__SOURCE TEXT__
>>>>>

The only mechanism I’ve really got to work, in fact, is to create a new VM using the Centos 5.3 template, install Centos 5.3, and then do a yum update so that Centos itself takes care of the business of migrating to version 5.4. No problem if you have unlimited downloads on your broadband link, I suppose… but not exactly an ideal way to go.

I would hope that Citrix would regularly release new templates that could be downloaded and installed… but their forums are full of dark talk of ‘wait until the next release of XenServer next year’. That seems a crazy way of going about things. Despite having put XenServer into production use at work, I think I am going to have to re-evaluate it if it can’t do snapshotting or new distro upgrades properly.

Problems with Xen and Goal

Wednesday, October 21st, 2009

Here’s a funny thing. I build a Centos 5.3 x86_64 virtual machine running on my Citrix Xen Server. All works well. I enable the graphical user interface, as explained in an earlier post, and all continues to work well. I can reboot the machine as often as I like, logging in between reboots: all fine and dandy. I then download my Redhat GOAL script, to automate the preparation steps needed to get Oracle running on the new VM. The script executes perfectly well, and the ensuing Oracle installation goes swimmingly, too, as expected. Then I reboot the VM once more and get this at log on:

xenproblem

That is, no matter how often or correctly I type in root’s password, I merely get a “module is unknown” error. In fact, it turns out to be completely impossible to log on (as root!) in this VM ever again, which is a problem I’ve never seen before, under any circumstances. Had this been a physical machine, I’d have booted with a rescue CD and fiddled around to try and fix it, but since this was only virtual, I deleted it and built a new one. However, that doesn’t alter the fact that I could reboot and log in fine before I ran GOAL and the Oracle installation, and couldn’t afterwards. So where’s the problem?

Well, the only bit of GOAL that has anything to do with ‘modules’ as mentioned in the error message is around line 443 to 446, where it alters a configuration file in such a way that it switches on the pam_security.so pluggable authentication module, so that assorted security limits for users are enforced. It does this because that is what the Oracle installation guides tell you to do, so it’s not that GOAL is doing something weird or unexpected!

To test if those lines alone were causing all the trouble, I built a fresh Centos 5.3 64-bit VM and ran an edited version of GOAL that had just those 4 lines commented out. The result: perfectly normal reboot-and-login behaviour. Then I did manually what those four lines of bash script do: edit /etc/pam.d/login and add in the lines

session    required     /lib/security/pam_limits.so
session    required     pam_limits.so

Save the edited file and reboot. Result: module is unknown. Bingo!

<<<<<

__EXERCISE__
Please answer these from the Xen post:
(a) Which CentOS version does the yum update migrate the new VM to?
(b) What error appears at login after the final reboot?
(c) Which file is edited by hand to add the pam_limits.so lines?
Answer using only the Xen post, not the listing.

__DATASET EXTRACT__
>>>>>

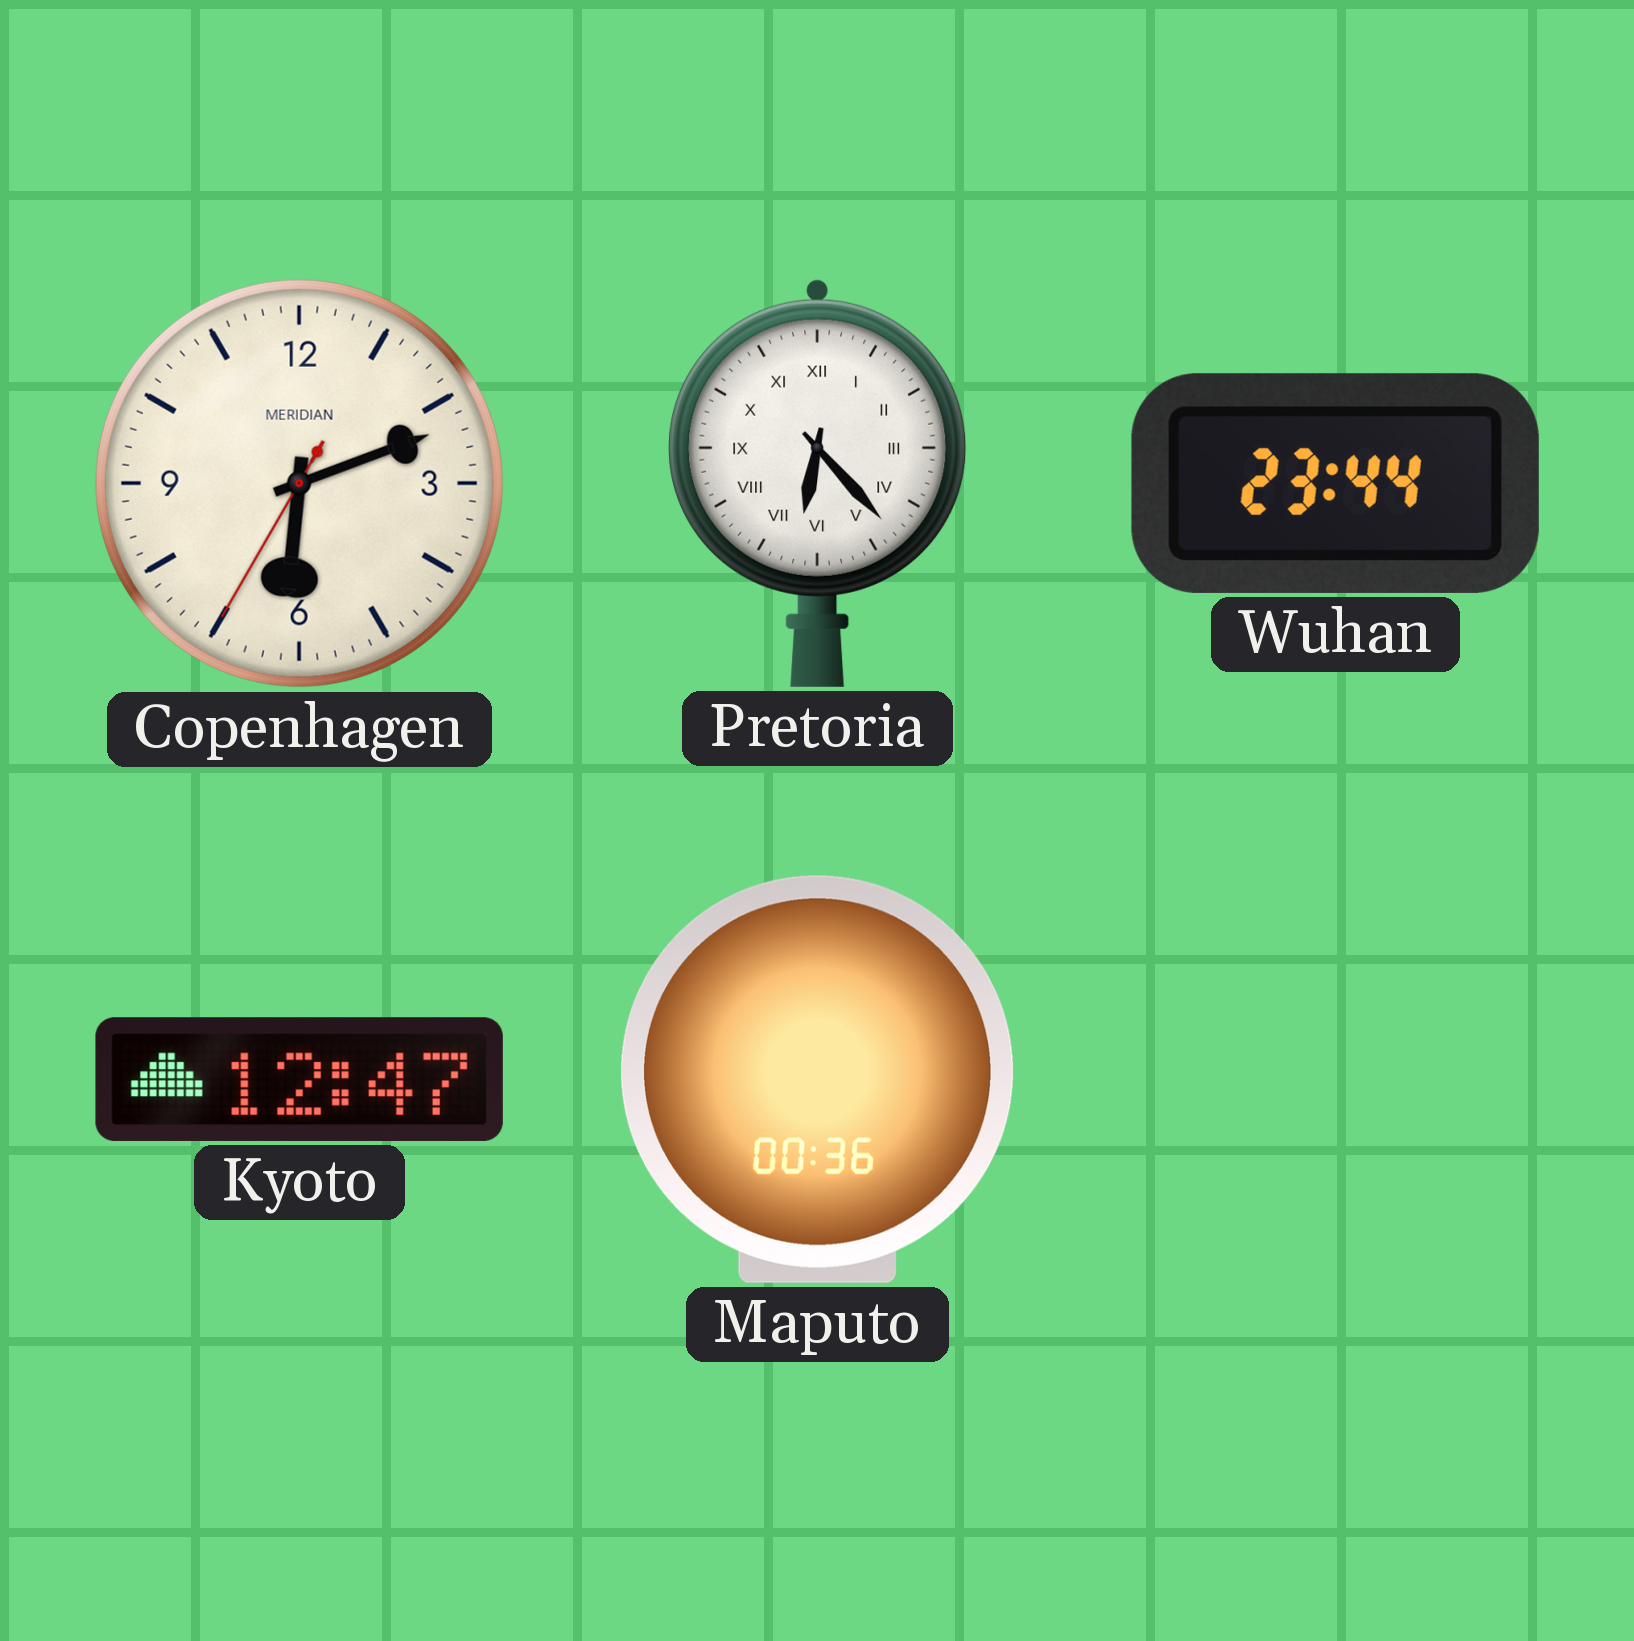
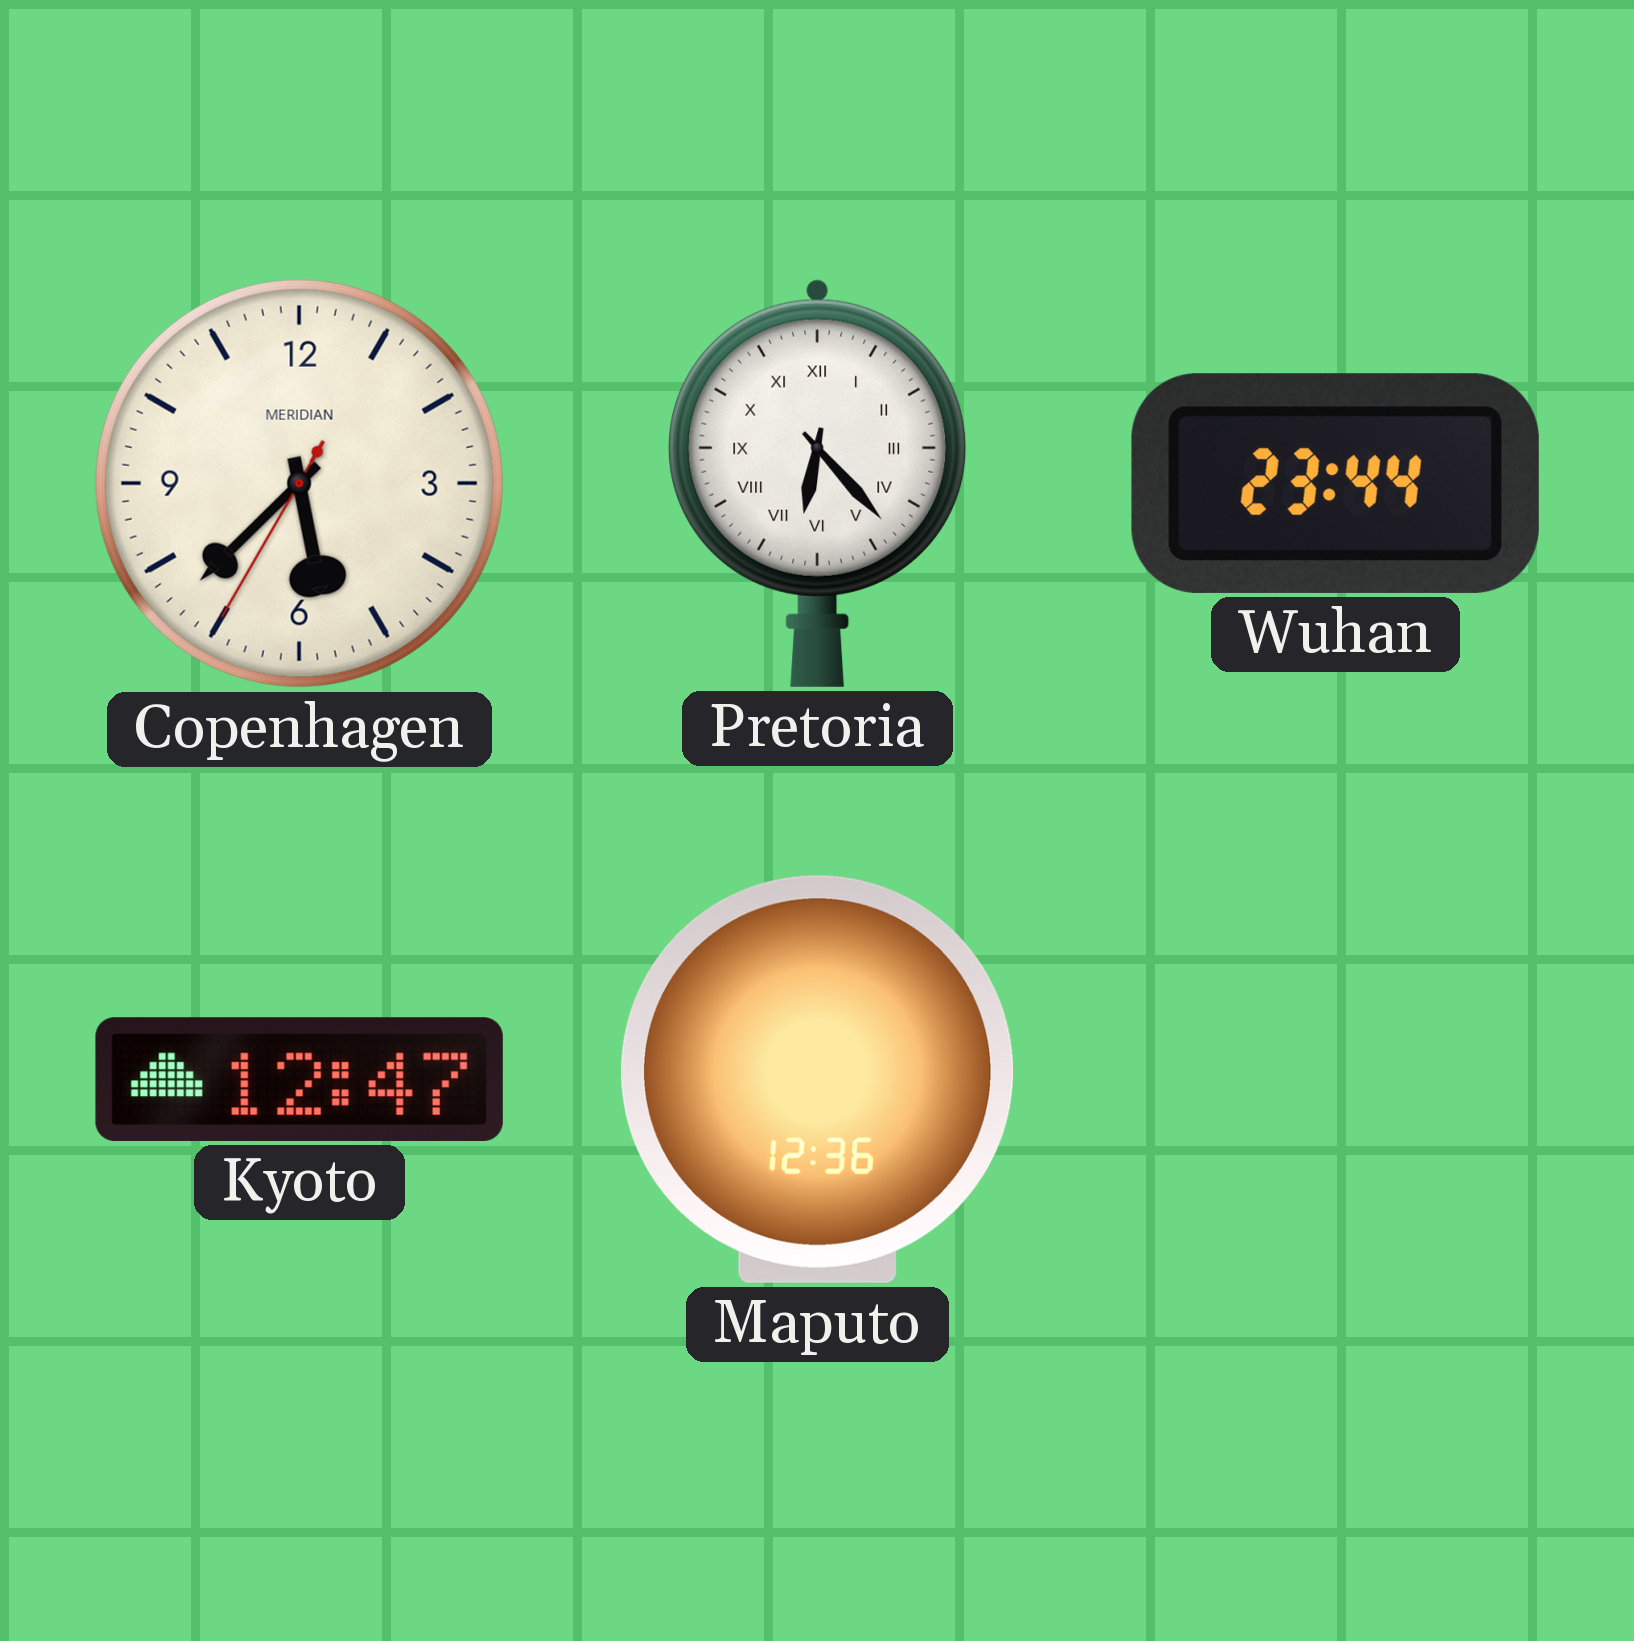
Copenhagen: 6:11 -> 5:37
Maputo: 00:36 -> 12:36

<<<<<

__EXERCISE RESULT__
(a) CentOS 5.4
(b) "module is unknown"
(c) /etc/pam.d/login